Retail sales grew at a glacial pace last month, as winter storms kept shoppers snowbound.
Sales rose 0.3% in January from the previous month to $381.57 billion, the Commerce Department said Tuesday. That was the smallest gain since June.
"If you take the numbers literally, they imply a slowing of consumption [growth], but I think inevitably the numbers reflected snowstorm effects," said MF Global economist Jim O'Sullivan.
Paul Dales, an economist at Capital Economics, said it would be hard to know how much of the slowdown in sales growth was due to weather until next month, when February figures come out. If those show a big sales jump, it will be clear that January's weakness was caused largely by the snowstorms.
"That said, I think even stripping out those weather effects there might be a slowdown in consumption [growth] going on," said Mr. Dales. Sales growth has decelerated for each of the past three months, he noted—a sign that, with unemployment still high and many household balance sheets still in need of repair, consumers may not be able to increase their spending by very much for very long.

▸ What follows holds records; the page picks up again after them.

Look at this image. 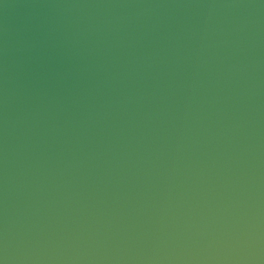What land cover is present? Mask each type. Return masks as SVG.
<instances>
[{
    "label": "water",
    "instance_id": "water-1",
    "mask_svg": "<svg viewBox=\"0 0 264 264\" xmlns=\"http://www.w3.org/2000/svg\"><path fill=\"white\" fill-rule=\"evenodd\" d=\"M0 264H264V0H0Z\"/></svg>",
    "mask_w": 264,
    "mask_h": 264
}]
</instances>
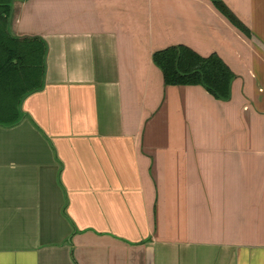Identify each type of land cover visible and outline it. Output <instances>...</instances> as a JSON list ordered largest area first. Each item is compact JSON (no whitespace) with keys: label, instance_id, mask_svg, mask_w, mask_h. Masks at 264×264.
<instances>
[{"label":"crops","instance_id":"crops-1","mask_svg":"<svg viewBox=\"0 0 264 264\" xmlns=\"http://www.w3.org/2000/svg\"><path fill=\"white\" fill-rule=\"evenodd\" d=\"M222 1L250 38L208 0H13L45 55L41 89L0 94V264H264V0ZM180 44L231 68L229 101L165 85L152 56ZM203 182L211 232L175 227L169 184L199 215Z\"/></svg>","mask_w":264,"mask_h":264},{"label":"trees","instance_id":"trees-1","mask_svg":"<svg viewBox=\"0 0 264 264\" xmlns=\"http://www.w3.org/2000/svg\"><path fill=\"white\" fill-rule=\"evenodd\" d=\"M209 1L237 31L246 38L251 37L247 26L222 0ZM12 2L13 0H0V94L12 90L17 94L18 101L15 103L19 105L26 96L42 87L45 47L39 39L18 40L11 37L7 20ZM20 42H27L26 47ZM152 60L161 70L167 86H200L216 100L227 102L231 99L236 75L215 53L203 57L192 48L180 44L155 52ZM24 70L26 79L23 76ZM3 106L8 104L4 102Z\"/></svg>","mask_w":264,"mask_h":264},{"label":"rangeland","instance_id":"rangeland-1","mask_svg":"<svg viewBox=\"0 0 264 264\" xmlns=\"http://www.w3.org/2000/svg\"><path fill=\"white\" fill-rule=\"evenodd\" d=\"M204 36H202V37H204ZM211 38L212 37H209V39H211ZM236 45H239L237 41L234 42V46H236ZM206 49H208V48L205 47V50ZM207 56H209V55H206L204 57H207ZM240 57H241V55H240ZM238 61L239 60L237 59V62ZM261 86H262L261 88H262V93H263L262 95H264V86L262 84H261ZM236 160H237V168L236 169H234L233 167H231V168L233 170H236L237 173H239L240 172V168H239V165H238V159L236 158ZM232 169H228V168H224L223 167V171L220 170L221 172H223L221 174V176L228 174V170H230V173H231ZM169 185H170L169 193H175V195H176V196L172 195L173 197L170 196L171 197L170 206L172 207V210H174V212L176 213L175 214V218H174V222H175L174 226L177 227L176 223L178 221H182L183 222L182 227L184 226V229H186V227L184 225V222L186 224V222H187L186 219H188V220H190V226L191 227H195L196 226V222H197V220L199 218V228H205V229H207L209 231L208 233H210L211 232V225L208 224L207 222H211V220H212V215H211V208L212 207L211 206H214L215 208H219V206H220V208L223 207V200L221 199L222 197L219 196L218 199H216V201H214L215 199L213 200V198L211 196V191H212L211 184L205 183V182L199 183V215H195V214H193V215L191 214L190 215L191 210H187L189 215H187L185 213L186 207H187V201L184 200V198H183V187L180 186L181 183H173V184H169ZM186 185L188 186L187 190L189 191V194H191V193L194 194L193 187L195 186V183H186ZM186 188H184L185 191H186ZM238 188H240V187H238ZM241 202H242L241 199L235 200V204L237 206H240L238 210H242ZM224 205H226V203ZM231 206H233L232 205V200H230L229 207L227 206V208L231 209L230 208ZM177 211H179V212L177 213ZM220 218H221V216H220ZM222 222H223V220H221V224L219 225L220 227H223ZM225 223H226V219L224 217V224ZM233 226L232 225L227 226L230 230H225L224 231L223 229H221V230H219L220 231L219 233L222 236H225L227 239H230V240H231L232 237H237L238 234H240V235L244 234L243 230H236L234 228V227L241 226V225H237V226H234V227ZM182 231L174 230L171 233H180Z\"/></svg>","mask_w":264,"mask_h":264}]
</instances>
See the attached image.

Let's take a look at the data.
Retail sales rose strongly in the spring of 2010, leveled off during the summer and have been rising strongly since. A high savings rate (which is currently at about 5%) is helping were fuel consumption.
On a five year chart of real retail sales, notice that sales bottomed during most of 2009 but have been rising since.
Looking at the specifics, auto sales increased .5% and have been increasing at solid rates for the last year:
Housing issues played a large negative role. Furniture and home furnishing sales decreased .3% while building material and supplies decreased 2.9%. This second figure led many to conclude that weather played a significant role in the decline. After all, who wants to build or fix a home in freezing weather?
Some economists argued we're seeing a slowing in retail sales. I don't think there is enough data yet to make that call conclusively. The slower increase could simply be a natural slowing down from a robust Christmas.
Overall, this is still a decent report that indicates the consumer is more willing to spend, helping to push the economy forward.